By Gavin Finch and Howard Mustoe
LONDON - Royal Bank of Scotland Group PLC, Britain’s biggest taxpayer-owned lender, said it expects to pay a fine in the coming months to settle regulators’ probes into allegations the lender tried to manipulate Libor.
Whether the penalty exceeds the record 290 million pounds ($467 million) Barclays PLC paid in June or not “it will still be a miserable day in RBS’s history,” CEO Stephen Hester told reporters on a call today as the bank posted third-quarter operating profit that beat analyst estimates. “I’d be disappointed if we were talking to you at our full-year results in February without having had more news.”
RBS is one of more than a dozen banks worldwide facing regulatory probes into allegations that they manipulated the London interbank offered rate, the benchmark for more than $300 trillion of securities. The Edinburgh-based lender has fired at least four traders following an internal probe, and last month suspended its head of rates trading for Europe and the Asia-Pacific region, the first senior manager to be put on leave.

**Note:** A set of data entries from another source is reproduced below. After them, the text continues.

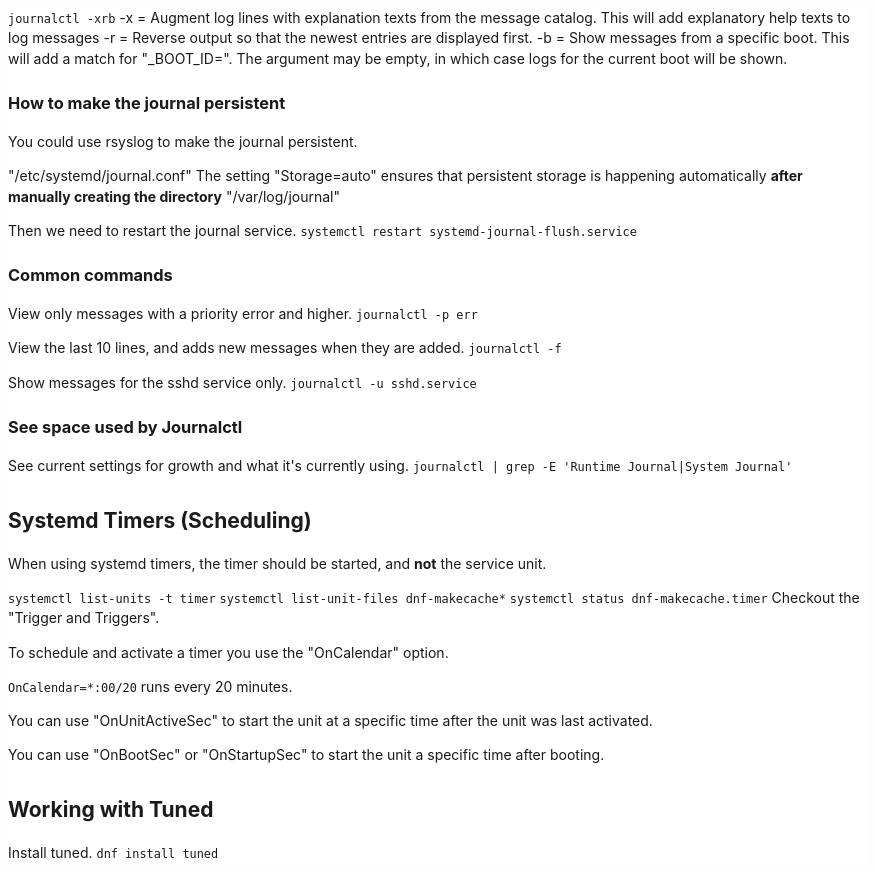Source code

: ``journalctl -xrb``
-x = Augment log lines with explanation texts from the message catalog. This will add explanatory help texts to log messages
-r = Reverse output so that the newest entries are displayed first.
-b = Show messages from a specific boot. This will add a match for "_BOOT_ID=".
The argument may be empty, in which case logs for the current boot will be shown.

### How to make the journal persistent

You could use rsyslog to make the journal persistent.

"/etc/systemd/journal.conf"
The setting "Storage=auto" ensures that persistent storage is happening automatically **after manually creating the directory** "/var/log/journal"

Then we need to restart the journal service.
``systemctl restart systemd-journal-flush.service``

### Common commands

View only messages with a priority error and higher.
``journalctl -p err``

View the last 10 lines, and adds new messages when they are added.
``journalctl -f``

Show messages for the sshd service only.
``journalctl -u sshd.service``

### See space used by Journalctl

See current settings for growth and what it's currently using.
``journalctl | grep -E 'Runtime Journal|System Journal'``


## Systemd Timers (Scheduling)

When using systemd timers, the timer should be started, and **not** the service unit.

``systemctl list-units -t timer``
``systemctl list-unit-files dnf-makecache*``
``systemctl status dnf-makecache.timer``
Checkout the "Trigger and Triggers".

To schedule and activate a timer you use the "OnCalendar" option.

``OnCalendar=*:00/20`` runs every 20 minutes.

You can use "OnUnitActiveSec" to start the unit at a specific time after the unit was last activated.

You can use "OnBootSec" or "OnStartupSec" to start the unit a specific time after booting.

## Working with Tuned

Install tuned. ``dnf install tuned``
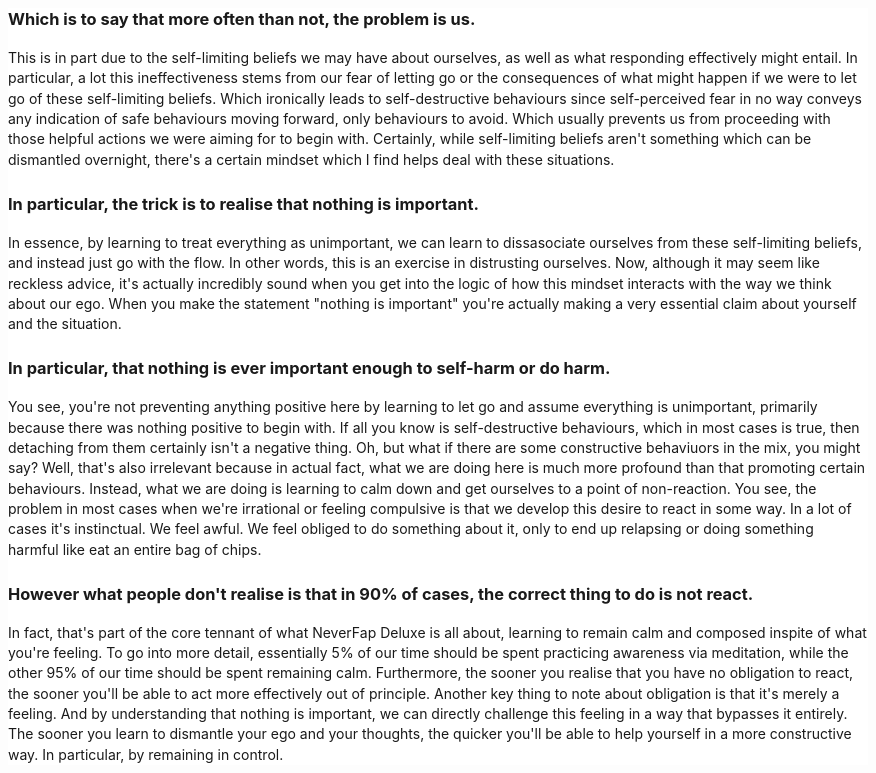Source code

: 
### Which is to say that more often than not, the problem is us.

 This is in part due to the self-limiting beliefs we may have about ourselves, as well as what responding effectively might entail. In particular, a lot this ineffectiveness stems from our fear of letting go or the consequences of what might happen if we were to let go of these self-limiting beliefs. Which ironically leads to self-destructive behaviours since self-perceived fear in no way conveys any indication of safe behaviours moving forward, only behaviours to avoid. Which usually prevents us from proceeding with those helpful actions we were aiming for to begin with. Certainly, while self-limiting beliefs aren't something which can be dismantled overnight, there's a certain mindset which I find helps deal with these situations.


### In particular, the trick is to realise that nothing is important.

 In essence, by learning to treat everything as unimportant, we can learn to dissasociate ourselves from these self-limiting beliefs, and instead just go with the flow. In other words, this is an exercise in distrusting ourselves. Now, although it may seem like reckless advice, it's actually incredibly sound when you get into the logic of how this mindset interacts with the way we think about our ego. When you make the statement "nothing is important" you're actually making a very essential claim about yourself and the situation.


### In particular, that nothing is ever important enough to self-harm or do harm.

 You see, you're not preventing anything positive here by learning to let go and assume everything is unimportant, primarily because there was nothing positive to begin with. If all you know is self-destructive behaviours, which in most cases is true, then detaching from them certainly isn't a negative thing. Oh, but what if there are some constructive behaviuors in the mix, you might say? Well, that's also irrelevant because in actual fact, what we are doing here is much more profound than that promoting certain behaviours. Instead, what we are doing is learning to calm down and get ourselves to a point of non-reaction. You see, the problem in most cases when we're irrational or feeling compulsive is that we develop this desire to react in some way. In a lot of cases it's instinctual. We feel awful. We feel obliged to do something about it, only to end up relapsing or doing something harmful like eat an entire bag of chips.


### However what people don't realise is that in 90% of cases, the correct thing to do is not react.

 In fact, that's part of the core tennant of what NeverFap Deluxe is all about, learning to remain calm and composed inspite of what you're feeling. To go into more detail, essentially 5% of our time should be spent practicing awareness via meditation, while the other 95% of our time should be spent remaining calm. Furthermore, the sooner you realise that you have no obligation to react, the sooner you'll be able to act more effectively out of principle. Another key thing to note about obligation is that it's merely a feeling. And by understanding that nothing is important, we can directly challenge this feeling in a way that bypasses it entirely. The sooner you learn to dismantle your ego and your thoughts, the quicker you'll be able to help yourself in a more constructive way. In particular, by remaining in control.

Libor is the biggest regulatory obstacle to overshadow Hester’s attempts to overhaul the company after it received the biggest banking bailout in history in 2008. RBS said today it would set aside a further 400 million pounds to compensate clients wrongly sold loan insurance and derivatives, bringing the total the bank has earmarked to 1.7 billion pounds.
The shares fell 2.1 percent to 281.2 pence as of 11:32 a.m. in London, little more than half the price the government paid when it provided RBS with a 45.5 billion pound rescue during the financial crisis. The stock has climbed 39 percent this year.
The net loss for the quarter was 1.38 billion pounds compared with a 1.23 billion pound profit in the year-earlier period. Analysts had predicted a loss of 276 million pounds, according to the median estimate of eight surveyed by Bloomberg.